* GOAL OF THE EXERCISE: Apart from the pictures, reproduce the data below exactly as it stands.

* GIVEN MATERIAL:
══════════════════════════════

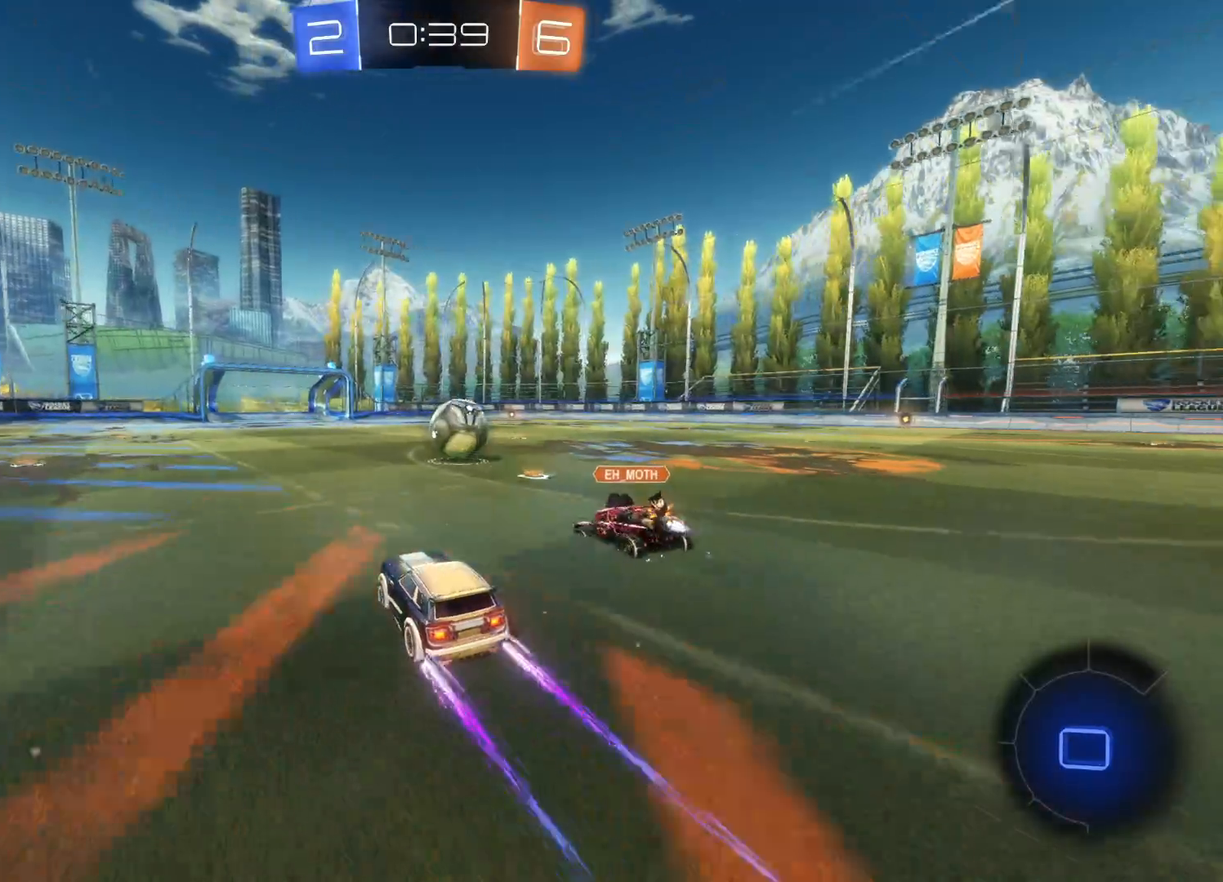
{"dt_ms": 500, "buttons": ["CIRCLE", "R2"], "left_stick": "right", "right_stick": "center", "events": [[383, "left_stick", "right"]]}
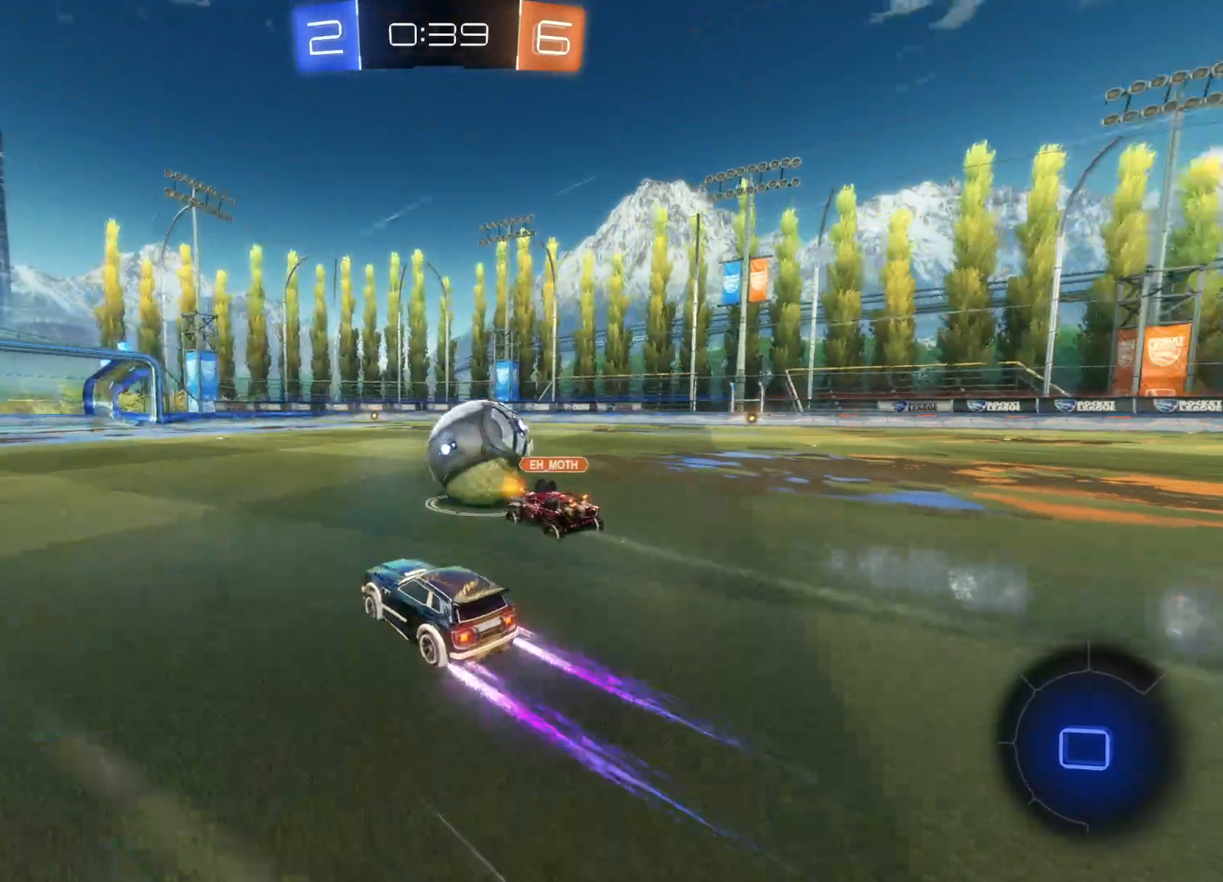
{"dt_ms": 500, "buttons": ["R2"], "left_stick": "left", "right_stick": "center", "events": [[17, "CIRCLE", "up"], [83, "left_stick", "up"], [117, "CROSS", "down"], [183, "CIRCLE", "down"], [300, "CIRCLE", "up"], [300, "CROSS", "up"], [333, "CIRCLE", "down"], [350, "CROSS", "down"], [350, "left_stick", "left"], [450, "CROSS", "up"], [483, "CIRCLE", "up"]]}
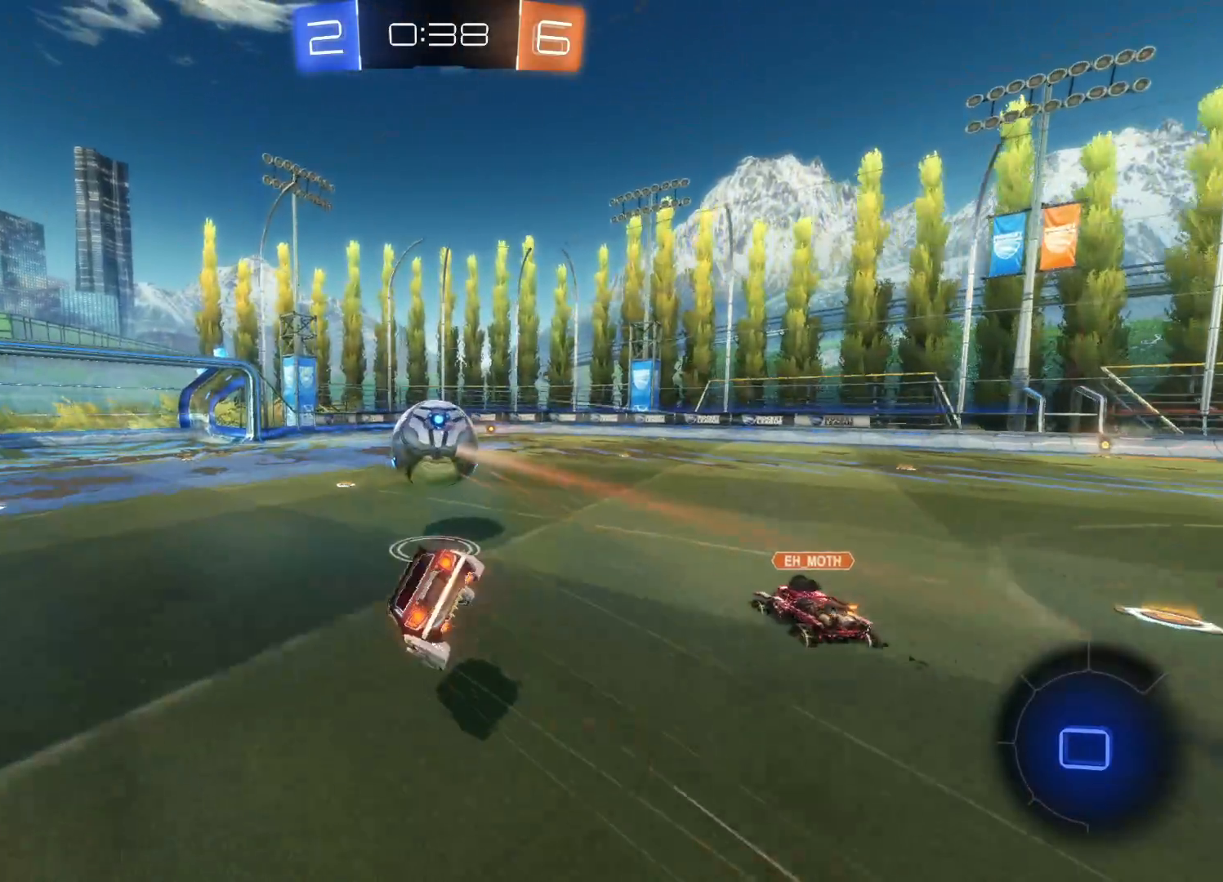
{"dt_ms": 500, "buttons": [], "left_stick": "center", "right_stick": "center", "events": [[17, "left_stick", "center"], [117, "TRIANGLE", "down"], [267, "TRIANGLE", "up"], [317, "R2", "up"]]}
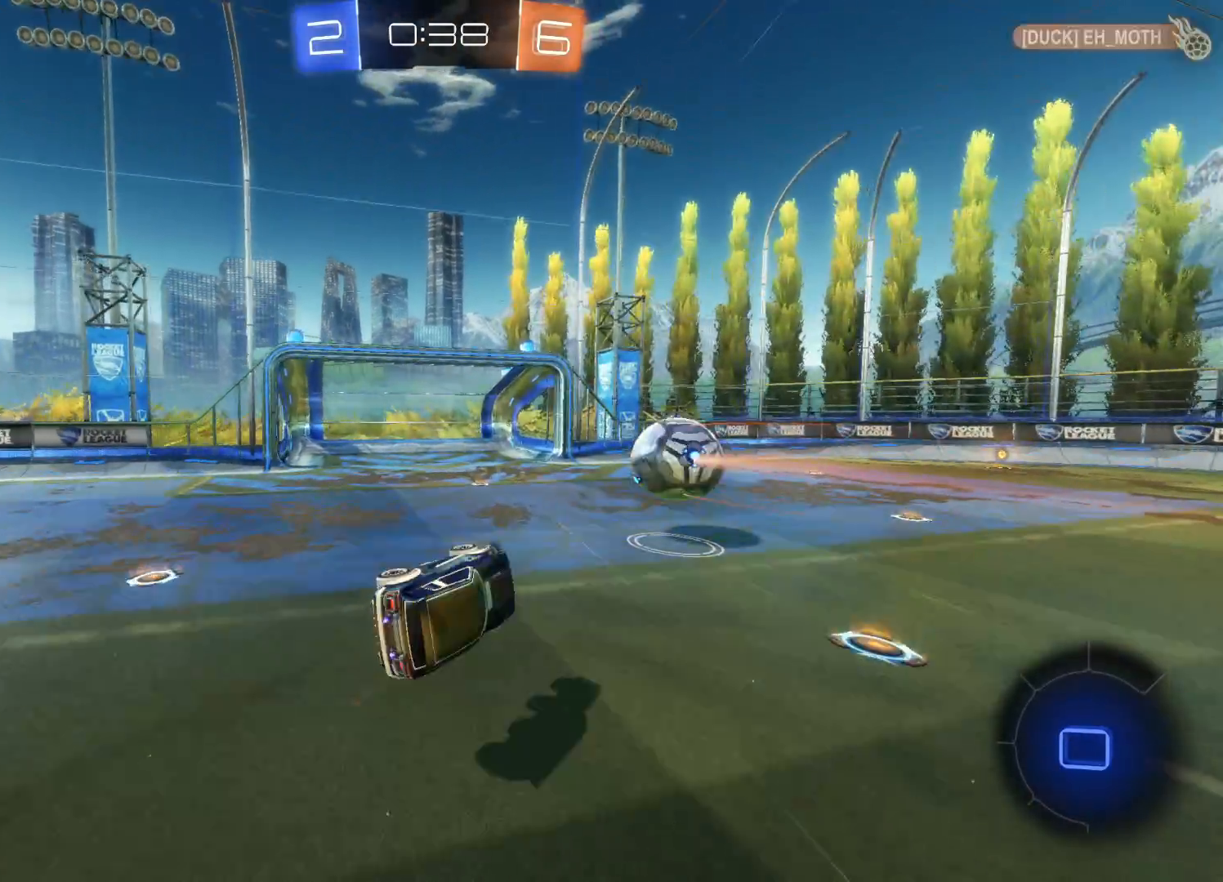
{"dt_ms": 500, "buttons": ["R2"], "left_stick": "center", "right_stick": "center", "events": [[133, "R2", "down"]]}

══════════════════════════════

* WRITTEN REPLY:
{"dt_ms": 500, "buttons": ["CIRCLE", "R2"], "left_stick": "right", "right_stick": "center", "events": [[383, "left_stick", "right"]]}
{"dt_ms": 500, "buttons": ["R2"], "left_stick": "left", "right_stick": "center", "events": [[17, "CIRCLE", "up"], [83, "left_stick", "up"], [117, "CROSS", "down"], [183, "CIRCLE", "down"], [300, "CIRCLE", "up"], [300, "CROSS", "up"], [333, "CIRCLE", "down"], [350, "CROSS", "down"], [350, "left_stick", "left"], [450, "CROSS", "up"], [483, "CIRCLE", "up"]]}
{"dt_ms": 500, "buttons": [], "left_stick": "center", "right_stick": "center", "events": [[17, "left_stick", "center"], [117, "TRIANGLE", "down"], [267, "TRIANGLE", "up"], [317, "R2", "up"]]}
{"dt_ms": 500, "buttons": ["R2"], "left_stick": "center", "right_stick": "center", "events": [[133, "R2", "down"]]}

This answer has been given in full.